Looking forward, Hootsuite’s growth strategy focuses on three key areas:

  1. Winning the Research Phase: Creating content for the 13-piece journey across Reddit, peer review sites, and social platforms where Gen Z researches
  2. Employee Advocacy: Turning employees into authentic brand ambassadors who can credibly engage in social conversations
  3. Continuous Self-Service Innovation: Building experiences that never require human interaction unless the buyer initiates it

The Bottom Line: Adapt or Get Ghosted

Hootsuite’s journey from a $3.8 million agency tool to approaching $400 million in revenue contains a critical lesson for every SaaS company: the traditional playbook is dead. Gen Z buyers have fundamentally different expectations, and companies that don’t adapt will find themselves ghosted without explanation.
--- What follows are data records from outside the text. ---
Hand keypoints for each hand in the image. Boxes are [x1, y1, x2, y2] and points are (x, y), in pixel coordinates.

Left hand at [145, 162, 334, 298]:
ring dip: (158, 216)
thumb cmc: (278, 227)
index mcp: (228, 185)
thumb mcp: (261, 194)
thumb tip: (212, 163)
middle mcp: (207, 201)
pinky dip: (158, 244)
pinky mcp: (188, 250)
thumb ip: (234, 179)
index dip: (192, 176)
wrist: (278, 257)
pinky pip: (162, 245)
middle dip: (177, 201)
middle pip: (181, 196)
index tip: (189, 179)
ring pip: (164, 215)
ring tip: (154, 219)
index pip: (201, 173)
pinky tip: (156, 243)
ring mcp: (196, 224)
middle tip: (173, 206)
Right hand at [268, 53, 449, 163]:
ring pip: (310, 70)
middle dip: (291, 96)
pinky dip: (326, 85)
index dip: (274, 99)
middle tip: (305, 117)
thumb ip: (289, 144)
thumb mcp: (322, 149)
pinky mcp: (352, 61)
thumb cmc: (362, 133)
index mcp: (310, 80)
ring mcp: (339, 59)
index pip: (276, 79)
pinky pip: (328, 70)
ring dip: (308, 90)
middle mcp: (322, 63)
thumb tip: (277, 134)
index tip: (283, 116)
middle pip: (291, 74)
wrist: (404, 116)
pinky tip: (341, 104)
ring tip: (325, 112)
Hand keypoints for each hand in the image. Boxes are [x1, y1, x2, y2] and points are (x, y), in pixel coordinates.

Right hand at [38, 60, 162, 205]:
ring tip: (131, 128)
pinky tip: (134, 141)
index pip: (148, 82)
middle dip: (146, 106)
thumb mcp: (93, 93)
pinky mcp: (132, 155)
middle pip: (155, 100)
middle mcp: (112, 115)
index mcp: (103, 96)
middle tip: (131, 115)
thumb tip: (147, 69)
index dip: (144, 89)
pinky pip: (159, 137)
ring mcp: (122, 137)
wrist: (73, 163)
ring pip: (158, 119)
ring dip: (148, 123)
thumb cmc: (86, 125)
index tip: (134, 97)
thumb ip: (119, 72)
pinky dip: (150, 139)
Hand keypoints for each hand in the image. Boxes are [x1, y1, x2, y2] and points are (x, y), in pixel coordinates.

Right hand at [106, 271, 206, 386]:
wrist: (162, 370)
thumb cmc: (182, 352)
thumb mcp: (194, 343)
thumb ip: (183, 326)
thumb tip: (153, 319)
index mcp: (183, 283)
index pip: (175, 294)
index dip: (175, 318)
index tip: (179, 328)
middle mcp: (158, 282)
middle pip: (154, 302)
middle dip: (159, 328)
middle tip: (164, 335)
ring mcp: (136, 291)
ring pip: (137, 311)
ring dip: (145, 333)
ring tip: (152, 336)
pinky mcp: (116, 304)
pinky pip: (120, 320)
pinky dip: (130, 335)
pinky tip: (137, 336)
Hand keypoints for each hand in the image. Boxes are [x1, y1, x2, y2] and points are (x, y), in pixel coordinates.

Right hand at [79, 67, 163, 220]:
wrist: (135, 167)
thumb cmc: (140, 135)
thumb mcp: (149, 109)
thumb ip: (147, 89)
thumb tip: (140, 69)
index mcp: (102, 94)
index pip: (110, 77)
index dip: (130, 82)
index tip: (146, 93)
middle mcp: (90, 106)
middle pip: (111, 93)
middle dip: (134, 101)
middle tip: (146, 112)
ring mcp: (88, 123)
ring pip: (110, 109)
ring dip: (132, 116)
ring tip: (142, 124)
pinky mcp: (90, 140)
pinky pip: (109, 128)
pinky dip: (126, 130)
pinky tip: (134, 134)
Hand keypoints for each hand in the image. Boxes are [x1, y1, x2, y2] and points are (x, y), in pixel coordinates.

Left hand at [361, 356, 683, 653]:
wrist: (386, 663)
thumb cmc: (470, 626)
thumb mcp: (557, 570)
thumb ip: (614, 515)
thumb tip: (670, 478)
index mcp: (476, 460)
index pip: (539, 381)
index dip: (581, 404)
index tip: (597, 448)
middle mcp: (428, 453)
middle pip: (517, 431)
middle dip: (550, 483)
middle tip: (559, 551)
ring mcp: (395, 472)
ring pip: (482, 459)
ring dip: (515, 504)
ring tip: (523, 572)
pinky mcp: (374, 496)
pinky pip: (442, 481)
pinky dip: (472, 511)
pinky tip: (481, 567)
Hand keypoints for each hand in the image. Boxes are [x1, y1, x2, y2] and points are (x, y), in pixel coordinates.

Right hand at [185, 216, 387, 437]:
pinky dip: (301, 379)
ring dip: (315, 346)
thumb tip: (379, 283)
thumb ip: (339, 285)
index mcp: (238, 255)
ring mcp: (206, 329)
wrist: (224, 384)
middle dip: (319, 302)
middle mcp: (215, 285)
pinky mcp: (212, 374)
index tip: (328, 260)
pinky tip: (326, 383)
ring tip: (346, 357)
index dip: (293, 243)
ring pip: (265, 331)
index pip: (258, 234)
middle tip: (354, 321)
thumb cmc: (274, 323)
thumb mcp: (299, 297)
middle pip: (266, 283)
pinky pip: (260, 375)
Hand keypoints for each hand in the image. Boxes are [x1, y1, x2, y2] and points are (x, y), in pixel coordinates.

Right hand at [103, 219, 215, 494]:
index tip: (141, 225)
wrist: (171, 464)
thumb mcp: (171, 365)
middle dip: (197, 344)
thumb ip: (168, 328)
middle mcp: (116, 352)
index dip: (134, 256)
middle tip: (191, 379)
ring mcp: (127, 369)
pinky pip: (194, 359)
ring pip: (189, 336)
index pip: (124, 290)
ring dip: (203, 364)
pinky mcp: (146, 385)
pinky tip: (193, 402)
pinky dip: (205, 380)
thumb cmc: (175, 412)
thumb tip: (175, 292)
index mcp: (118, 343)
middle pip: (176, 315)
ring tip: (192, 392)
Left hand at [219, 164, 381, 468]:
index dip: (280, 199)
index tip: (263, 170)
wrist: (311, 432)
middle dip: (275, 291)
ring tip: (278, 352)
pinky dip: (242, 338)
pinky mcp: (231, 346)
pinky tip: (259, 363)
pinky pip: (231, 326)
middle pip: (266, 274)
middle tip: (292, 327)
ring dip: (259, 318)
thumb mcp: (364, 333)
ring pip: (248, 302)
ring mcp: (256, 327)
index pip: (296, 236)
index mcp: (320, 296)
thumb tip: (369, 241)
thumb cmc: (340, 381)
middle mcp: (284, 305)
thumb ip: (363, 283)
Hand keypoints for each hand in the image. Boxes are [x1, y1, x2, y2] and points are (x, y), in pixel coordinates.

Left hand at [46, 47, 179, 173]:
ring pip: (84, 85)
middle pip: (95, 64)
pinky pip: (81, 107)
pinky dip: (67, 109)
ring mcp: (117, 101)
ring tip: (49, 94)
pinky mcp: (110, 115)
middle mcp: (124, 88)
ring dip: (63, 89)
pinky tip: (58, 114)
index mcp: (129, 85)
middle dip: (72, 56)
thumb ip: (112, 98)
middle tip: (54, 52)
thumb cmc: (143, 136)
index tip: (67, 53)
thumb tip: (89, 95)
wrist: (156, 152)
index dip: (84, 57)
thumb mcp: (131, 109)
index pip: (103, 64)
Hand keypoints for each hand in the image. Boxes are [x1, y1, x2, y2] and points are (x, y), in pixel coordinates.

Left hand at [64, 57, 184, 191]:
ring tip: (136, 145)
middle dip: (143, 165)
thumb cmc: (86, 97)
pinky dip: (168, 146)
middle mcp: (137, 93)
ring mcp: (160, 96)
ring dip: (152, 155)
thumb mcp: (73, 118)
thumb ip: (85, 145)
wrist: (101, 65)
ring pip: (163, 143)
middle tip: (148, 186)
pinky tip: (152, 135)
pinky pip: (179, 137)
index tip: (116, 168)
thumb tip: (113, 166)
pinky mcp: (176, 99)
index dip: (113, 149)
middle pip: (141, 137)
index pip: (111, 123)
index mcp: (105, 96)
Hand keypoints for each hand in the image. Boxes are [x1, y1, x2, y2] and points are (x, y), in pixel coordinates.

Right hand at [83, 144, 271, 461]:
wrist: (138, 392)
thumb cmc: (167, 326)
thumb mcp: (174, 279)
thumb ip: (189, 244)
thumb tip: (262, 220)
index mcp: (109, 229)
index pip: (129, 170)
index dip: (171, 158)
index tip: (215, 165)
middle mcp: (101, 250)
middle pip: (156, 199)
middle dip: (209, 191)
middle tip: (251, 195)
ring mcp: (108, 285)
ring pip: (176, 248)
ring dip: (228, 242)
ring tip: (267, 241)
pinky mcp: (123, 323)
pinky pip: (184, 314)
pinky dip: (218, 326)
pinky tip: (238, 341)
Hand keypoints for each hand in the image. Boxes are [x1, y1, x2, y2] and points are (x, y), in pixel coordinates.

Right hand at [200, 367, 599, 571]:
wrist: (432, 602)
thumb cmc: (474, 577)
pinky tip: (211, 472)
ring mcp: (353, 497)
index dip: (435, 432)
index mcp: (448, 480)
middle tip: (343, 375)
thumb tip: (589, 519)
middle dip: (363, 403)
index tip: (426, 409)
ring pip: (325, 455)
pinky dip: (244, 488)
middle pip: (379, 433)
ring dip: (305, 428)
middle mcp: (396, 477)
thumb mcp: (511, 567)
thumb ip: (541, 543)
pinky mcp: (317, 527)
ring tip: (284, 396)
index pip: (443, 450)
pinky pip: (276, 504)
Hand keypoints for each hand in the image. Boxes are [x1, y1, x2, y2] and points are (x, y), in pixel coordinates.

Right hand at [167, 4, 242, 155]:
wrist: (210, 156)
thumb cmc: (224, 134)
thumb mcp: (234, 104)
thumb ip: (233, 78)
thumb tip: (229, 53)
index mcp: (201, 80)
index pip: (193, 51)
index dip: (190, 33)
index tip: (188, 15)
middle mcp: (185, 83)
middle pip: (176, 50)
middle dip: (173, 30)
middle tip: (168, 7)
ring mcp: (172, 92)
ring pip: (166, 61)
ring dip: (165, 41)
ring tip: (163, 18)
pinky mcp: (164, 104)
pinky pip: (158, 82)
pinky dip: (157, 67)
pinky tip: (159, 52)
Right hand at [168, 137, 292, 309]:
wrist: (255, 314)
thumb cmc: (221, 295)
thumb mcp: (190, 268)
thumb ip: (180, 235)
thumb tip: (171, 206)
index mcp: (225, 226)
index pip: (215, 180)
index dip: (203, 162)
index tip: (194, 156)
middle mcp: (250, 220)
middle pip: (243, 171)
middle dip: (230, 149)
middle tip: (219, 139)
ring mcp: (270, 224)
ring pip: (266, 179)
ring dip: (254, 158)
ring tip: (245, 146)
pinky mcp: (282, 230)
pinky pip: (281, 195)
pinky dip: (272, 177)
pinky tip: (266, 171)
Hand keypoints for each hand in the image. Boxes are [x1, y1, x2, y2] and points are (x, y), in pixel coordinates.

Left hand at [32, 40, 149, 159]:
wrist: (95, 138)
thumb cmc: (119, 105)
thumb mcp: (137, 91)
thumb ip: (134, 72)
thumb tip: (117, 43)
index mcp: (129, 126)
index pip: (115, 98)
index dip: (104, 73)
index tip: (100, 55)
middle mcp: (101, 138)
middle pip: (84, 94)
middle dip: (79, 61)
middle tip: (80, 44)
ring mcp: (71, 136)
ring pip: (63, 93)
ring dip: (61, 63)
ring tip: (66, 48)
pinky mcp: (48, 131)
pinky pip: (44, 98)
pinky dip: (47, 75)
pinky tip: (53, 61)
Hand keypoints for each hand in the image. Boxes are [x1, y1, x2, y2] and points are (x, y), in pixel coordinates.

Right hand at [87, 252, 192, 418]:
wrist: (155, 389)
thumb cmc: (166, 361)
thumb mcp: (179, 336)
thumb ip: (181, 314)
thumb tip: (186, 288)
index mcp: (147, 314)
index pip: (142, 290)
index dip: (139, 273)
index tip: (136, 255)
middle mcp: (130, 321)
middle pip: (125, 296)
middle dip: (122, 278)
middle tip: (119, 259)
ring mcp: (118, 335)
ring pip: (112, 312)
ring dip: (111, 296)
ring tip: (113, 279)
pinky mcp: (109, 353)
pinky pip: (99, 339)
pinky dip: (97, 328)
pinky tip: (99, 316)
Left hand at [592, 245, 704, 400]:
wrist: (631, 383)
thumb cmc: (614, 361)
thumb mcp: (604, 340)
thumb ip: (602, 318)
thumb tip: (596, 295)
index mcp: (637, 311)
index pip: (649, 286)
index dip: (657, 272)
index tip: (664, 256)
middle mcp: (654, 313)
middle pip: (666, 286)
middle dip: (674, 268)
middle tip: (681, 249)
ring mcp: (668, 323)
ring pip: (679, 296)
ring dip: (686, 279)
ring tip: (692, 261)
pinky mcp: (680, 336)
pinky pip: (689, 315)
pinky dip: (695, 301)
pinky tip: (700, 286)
Novoselsky’s transformation of Hootsuite proves that even 15-year-old companies can reinvent themselves by truly understanding their customers. By studying 519 Gen Z buyers like an anthropologist, she discovered that success requires putting buyers in complete control of their journey.

The metrics speak for themselves: 95% inbound revenue, 20% CAC reduction through social selling, and growth acceleration from 8% to 22% in just 12 months. For SaaS companies targeting the 75% of buyers who will be Millennials or Gen Z by 2025, Hootsuite’s playbook isn’t optional – it’s essential for survival.

The future belongs to companies that embrace self-service, authentic social engagement, and content-driven discovery. As Novoselsky warns, you’re already late if you’re not adapting today. Gen Z doesn’t do second chances – they’ll simply ghost you and move on to companies that understand their needs.